Most lists offer self-service removal. Spamhaus and SpamCop let you request delisting once their conditions are met. Some listings expire on their own after a quiet period, often a week or two, if no new spam signals appear. Range-based lists like UCEPROTECT may need action from your provider, not you, especially on shared infrastructure.
After you submit a removal request, expect a short delay before the change propagates across DNS caches, sometimes a few hours. Keep sending volume low while reputation recovers. Watch your bounce and complaint numbers daily for the next week. If you land back on the same list, the underlying problem is not fixed, so audit your list and your opt-in process again before you scale up.

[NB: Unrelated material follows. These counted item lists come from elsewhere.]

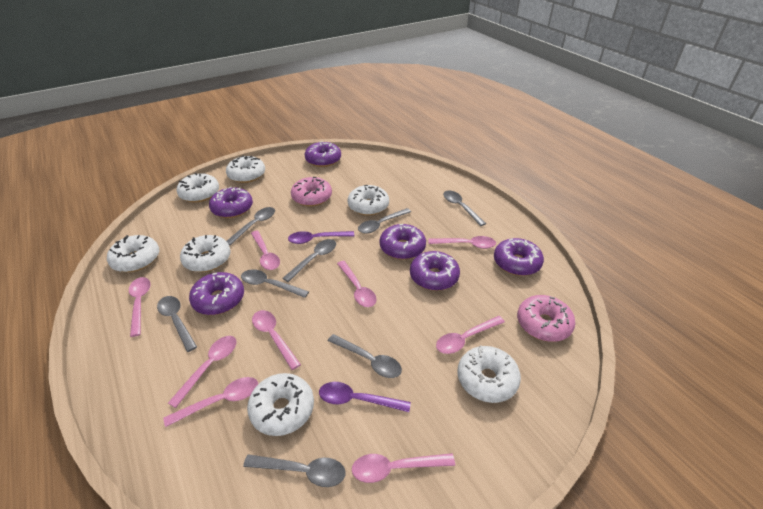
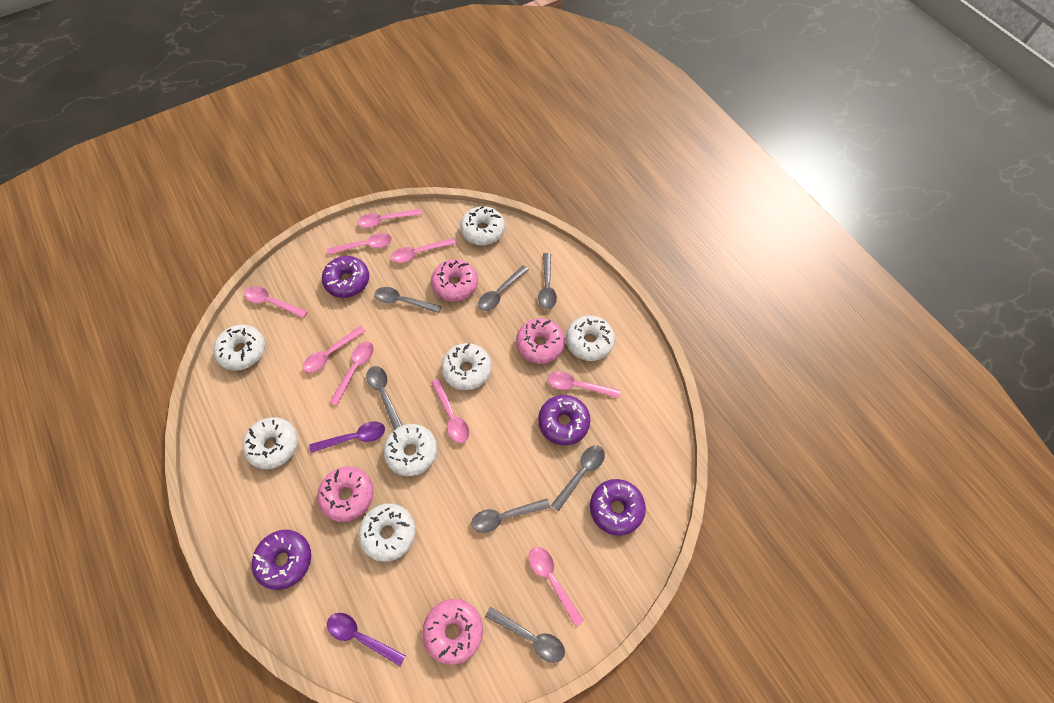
grey spoon: [157,296,197,352] [227,207,275,245] [241,269,309,298] [243,454,345,487] [283,239,336,282] [328,334,402,378] [358,208,411,234] [443,190,486,226] = 8 -> [366,366,403,430] [375,287,441,313] [471,499,550,533] [478,265,529,311] [485,607,565,663] [538,253,557,309] [551,445,605,512] = 7
pink donut: [291,177,332,207] [517,295,575,342] = 2 -> [317,467,374,522] [422,599,483,665] [431,259,478,301] [516,318,565,364] = 4
purple donut: [189,272,244,315] [209,187,253,218] [305,141,341,167] [380,224,426,260] [410,251,460,291] [494,238,544,276] = 6 -> [252,530,311,590] [322,256,369,298] [538,395,590,445] [590,479,646,536] = 4

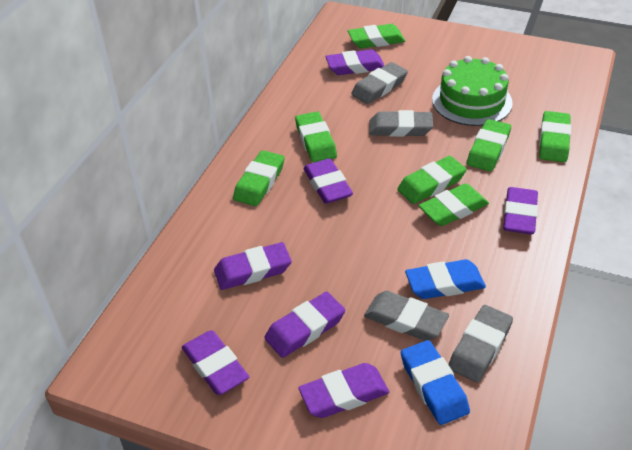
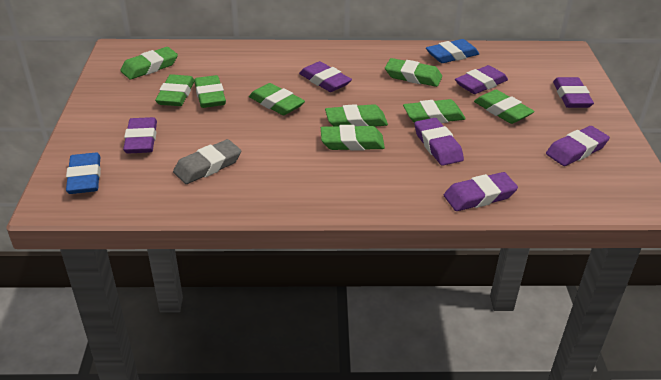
green cake: [432,56,513,126] = 1 -> none = 0
green eraser: [233,150,285,206] [295,112,337,163] [348,24,405,48] [397,156,467,204] [419,183,489,226] [467,119,511,172] [539,111,571,162] = 7 -> [120,47,178,80] [155,74,194,106] [194,75,226,108] [249,83,305,115] [321,125,385,151] [325,104,388,127] [385,58,442,87] [403,99,466,123] [474,90,535,124] = 9
grey eraser: [351,62,408,104] [364,291,449,341] [369,110,433,137] [449,305,513,383] = 4 -> [173,139,241,184] = 1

How to stay off blocklists
Prevention beats delisting. Send only to addresses that opted in. Verify your list before every large send and after long gaps. Warm new IPs and domains slowly instead of blasting from day one. Authenticate with SPF, DKIM, and DMARC. Watch your bounce and complaint rates, and cut inactive contacts before they age into recycled traps.
Keep hard bounces under 2% and spam complaints under 0.1%. A quick pass through the free Email Verifier before a send catches the typos, dead mailboxes, and disposable domains that drag reputation down. Consistent list hygiene is what keeps your IP and domain off the lists in the first place.
Segment by engagement as well. Contacts who have not opened or clicked in six months are the ones most likely to have gone stale or turned into traps. Move them to a re-engagement track or drop them. A smaller list of engaged, verified addresses outperforms a large stale one on every deliverability metric that matters.